TARIME District Councilors have expressed the need to embrace relationships between the government, foreign investors, businesses, and local communities to promote local growth and development for the benefit of public interests.
Civic representatives who gathered in Tarime District at a workshop organised by the Legal Human Rights Centre (LHRC) on Thursday aimed at explaining the relationships and conditions on business and human rights as far as mining investment is concerned.
Tarime Council Chairman, Moses Yomami said several mining investors in the region do not comply with labor laws and regulations, such as the right to work, the right to freedom of association and the right to health, whereby over 70 percent of workers are unaware of their labor rights and duties.
‘’I was one of the beneficiaries of the North Mara mine student sponsorship in Nyamwaga, one of the villages that are included in the mine’s Corporate Social Responsibility (CSR), and therefore we recommend to the government to strengthen monitoring of the investment sector among the surrounding population,’’ said Mr Yomami, who is also the Nyamwaga ward Councilor.
He said the primary duty to protect citizens from corporate harm is vested in the state, whereby the state has the duty to protect its citizens through legal frameworks, on business and human rights in the context of business activities in the region.
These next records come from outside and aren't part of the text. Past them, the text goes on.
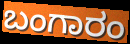
ಬಂಗಾರಂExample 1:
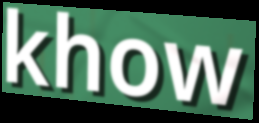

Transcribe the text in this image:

khow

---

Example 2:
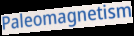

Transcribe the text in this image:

Paleomagnetism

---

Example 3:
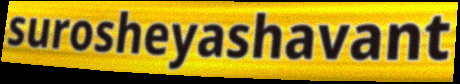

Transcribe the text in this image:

surosheyashavant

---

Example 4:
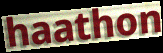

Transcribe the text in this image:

haathon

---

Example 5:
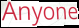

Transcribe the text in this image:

AnyoneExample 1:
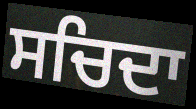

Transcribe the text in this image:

ਸਚਿਦਾ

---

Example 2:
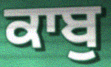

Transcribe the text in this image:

ਕਾਬੁ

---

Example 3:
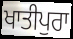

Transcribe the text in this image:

ਖਾਤੀਪੁਰਾ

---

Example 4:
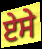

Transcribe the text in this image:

ਏਸੇ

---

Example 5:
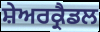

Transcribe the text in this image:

ਸ਼ੇਅਰਕ੍ਰੈਡਲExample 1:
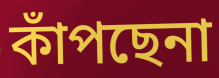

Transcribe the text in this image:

কাঁপছেনা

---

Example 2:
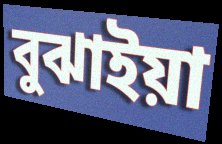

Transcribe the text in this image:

বুঝাইয়া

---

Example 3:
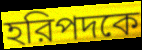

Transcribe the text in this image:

হরিপদকে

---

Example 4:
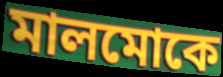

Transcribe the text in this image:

মালমোকে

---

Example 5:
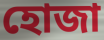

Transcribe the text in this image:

হোজা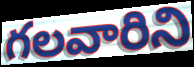
గలవారిని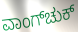
ವಾಂಗ್‌ಚುಕ್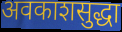
अवकाशसुद्धा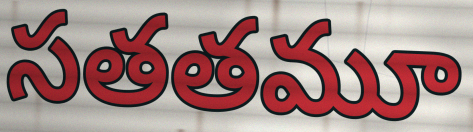
సతతమూ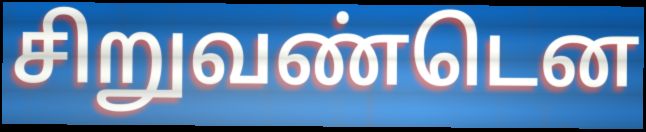
சிறுவண்டெனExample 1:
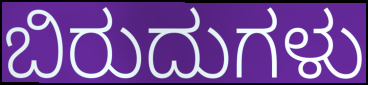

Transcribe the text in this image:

ಬಿರುದುಗಳು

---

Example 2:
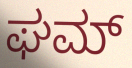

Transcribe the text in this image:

ಘಮ್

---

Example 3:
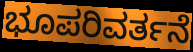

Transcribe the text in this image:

ಭೂಪರಿವರ್ತನೆ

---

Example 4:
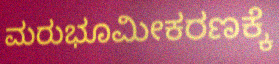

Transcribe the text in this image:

ಮರುಭೂಮೀಕರಣಕ್ಕೆ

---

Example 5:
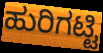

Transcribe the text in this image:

ಹುರಿಗಟ್ಟಿ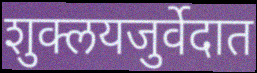
शुक्लयजुर्वेदातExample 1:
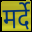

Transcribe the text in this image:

मर्दे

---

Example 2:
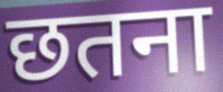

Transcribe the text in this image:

छतना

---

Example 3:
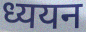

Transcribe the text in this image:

ध्ययन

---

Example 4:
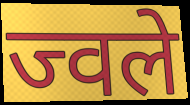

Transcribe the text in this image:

ज्वले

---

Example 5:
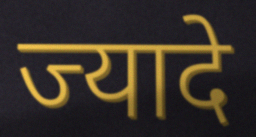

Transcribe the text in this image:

ज्यादेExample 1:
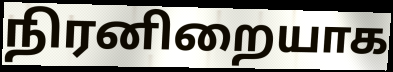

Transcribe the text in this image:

According to Jonathan Machango on behalf of Tarime DC Mtemi Msafiri who was the guest of honor, foreign and internal investors operating in the region have a noble duty to respect the rights of workers and communities surrounding their areas of investment, and govern ethical behavior in business and mining operations.
‘’Large scale and medium companies must put strategies to re-mediate human right grievances as a powerful measure that demonstrates commitment to a fair, transparent and independent remediation process, ‘’ he noted.
He cited the North Mara Gold Mine, operating at the township of Nyamongo in Tarime district, where the miners have set up an Operational Grievance Mechanism, but recently several actors here questioned whether it meets any of the essential requirements to enlighten the citizens on the importance of engaging in benefit sharing.
According to LHRC Program Officer Paul Mikongoti, the investors must put in place proper methods for implementing the basic human rights that shows clearly their cooperation with local authorities where both mining communities have faced conflicts between small scale miners and foreign investors, and the conflicts have reached higher levels to rectify.
‘’The major aim of this gathering is to focus on the triangular relationship between the government (including local authorities), foreign owned mining companies and local communities to identify guided benefit stream management and factors that enhance or hinder development at the local level” he explained.
He said according to various LHRC studies, critical voices argue that the companies’ investment opportunities are simply for their own benefit, giving an example pointing that they repair roads leading to the mine only.